Tartaglia: I think we head back; you go through these periods. I've been around the Street long enough -- about 18- 20 years now -- and I've seen the bull markets and the bear markets, and I'm still one of those people that remembers intimately the '82 bear market. You just go through these periods; they occur and they reoccur. And the same questions occur when things are bad. Everybody projects to infinity; it's never going to end, it looks like a depression. One of the most predicted depressions in the world is occurring right now. And I even read it in the Boston Globe.

TST

: Then it must be a depression. So you think equities will return?

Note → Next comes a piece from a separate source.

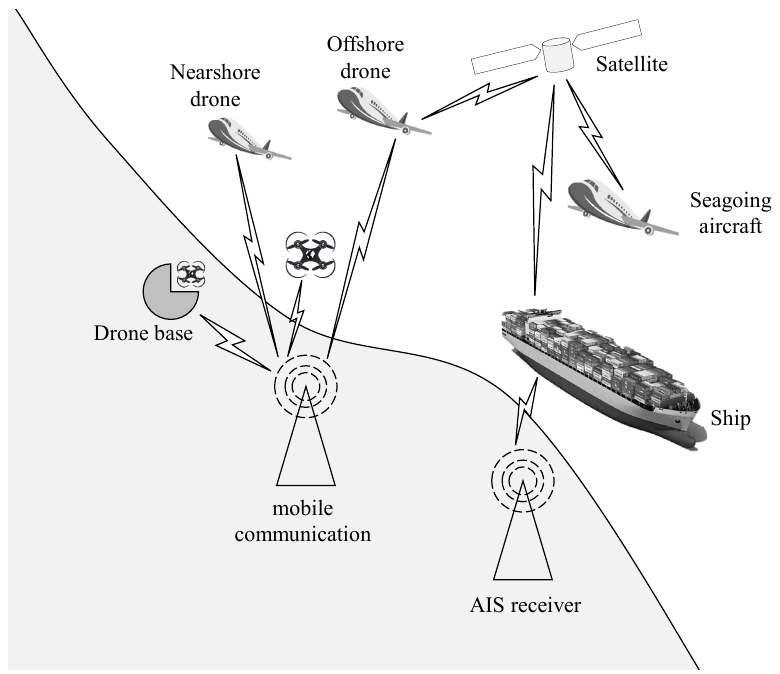
Figure 1. A conceptual diagram of the cyber-physical system.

Tartaglia: The debt of the '80s set up the '90s to be the equity decade. You just built up debt in the '80s and now the capital-raising function has to be moved back to raising equity. What do you think is happening with the banks? They're being asked to increase their equity. Now all of a sudden what stocks are in favor? Stocks where you have manageable debt with a reasonably high equity. Overleverage is out.

TST

: Which recent technological developments have done the most to help people like you?

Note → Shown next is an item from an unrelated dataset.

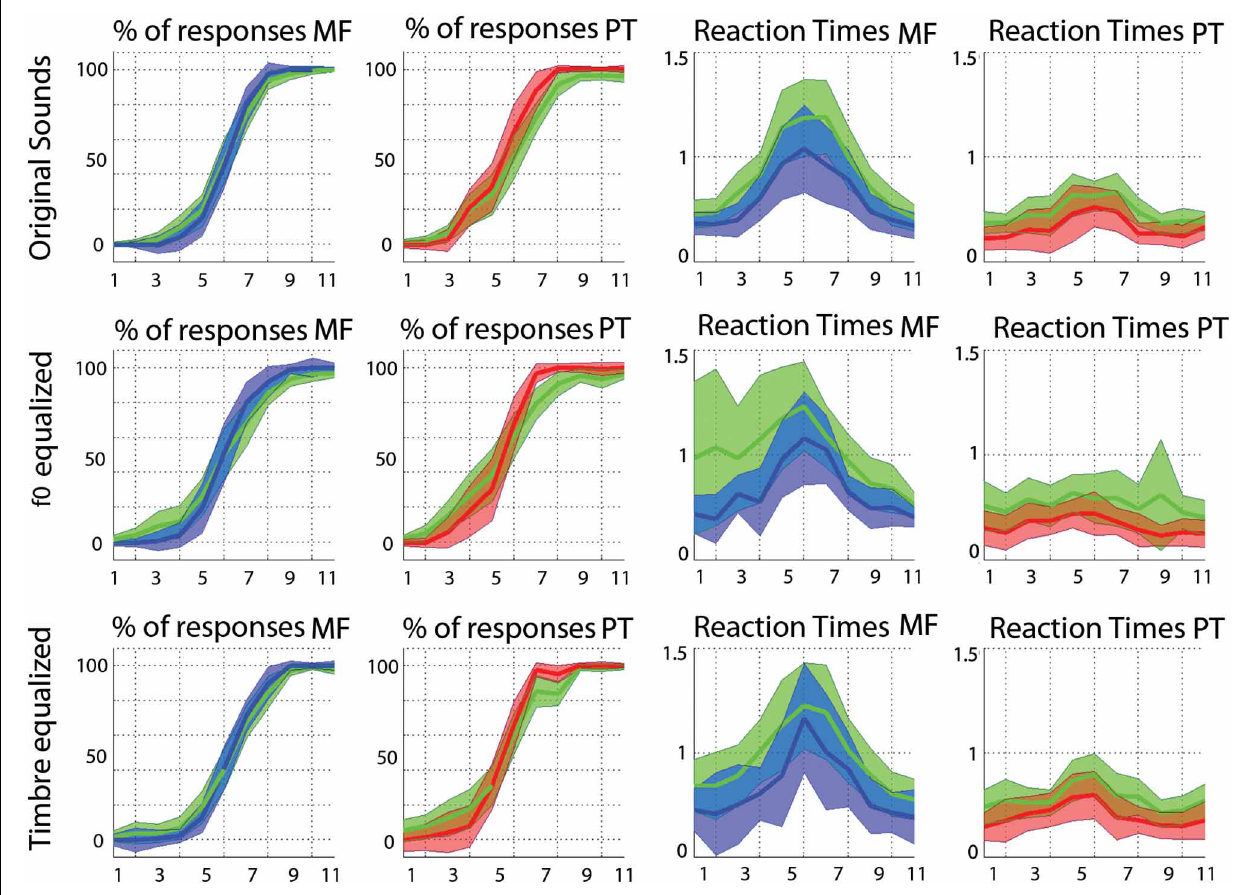
FIGURE A1 | Comparisons between the “standard” mean computed on raw data with the 95% confidence interval (in green) and the robust alternative: trimmed means on cleaned data with bootstrapped 95% confidence intervals (in blue for the gender task, and in red for phoneme task).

Tartaglia: The workstation is the single most critical thing. The fact that you have an open software environment, an open hardware environment, where you UNIX, C and Fortran... We have a Sun SPARCstation-1+. Part of the algorithms that we're developing run sometimes a couple of days. We had one program on for 48 hours. Now I need a little bigger machine, so we are in the process of getting a SPARC-2, which will give us a little more speed, and if I get the run down to 12 hours, that's fine. Because these are free machines you don't need a machine room. They sit there and you go home to bed and you come back the next day and the program is run. So even a 12- hour turnaround is not bad. 48 is a little painful but you can do that over a weekend.

We have three Sun SPARCstations: one is to monitor the futures market in real time, one is to monitor our equity baskets in real time and also services the trade execution via Quantex.

We have another Sun, which is also a Quantex workstation, that my colleague and I work on as a research and development machine.

Then we have 386 PCs where we download, for example, our trade executions that we've done during the day onto a Lotus spreadsheet, where we can create our reports at the end of the day. We have another machine which puts up some additional algorithms with additional feeds: ComStock and [Infotechnology Inc.'s] Signal for backup. So, we have some quote pages up in front of us as well as on the PC.

There are four people here: Mark Gimble and I are the research development/strategy development people and Rich Bartels and Steve Killian are the traders. It's this kind of a thing that I tried to do at Morgan Stanley. You can't separate trading and the knowledge of trading from the technology and strategy development. We can develop perfect baskets and then I have to give them to Rich and he'll have to tell me how these trade. How can you trade them? What kind of strategy can you employ to make them make money? Or what problems you run into in trading that we can go back, research and create a better software for monitoring and trading these things.

TST

: So it's a two-way process?

Tartaglia: Yeah, it's a constant dialogue. It's not just a research room that's developed an idea and passes it to the trading room and they make money.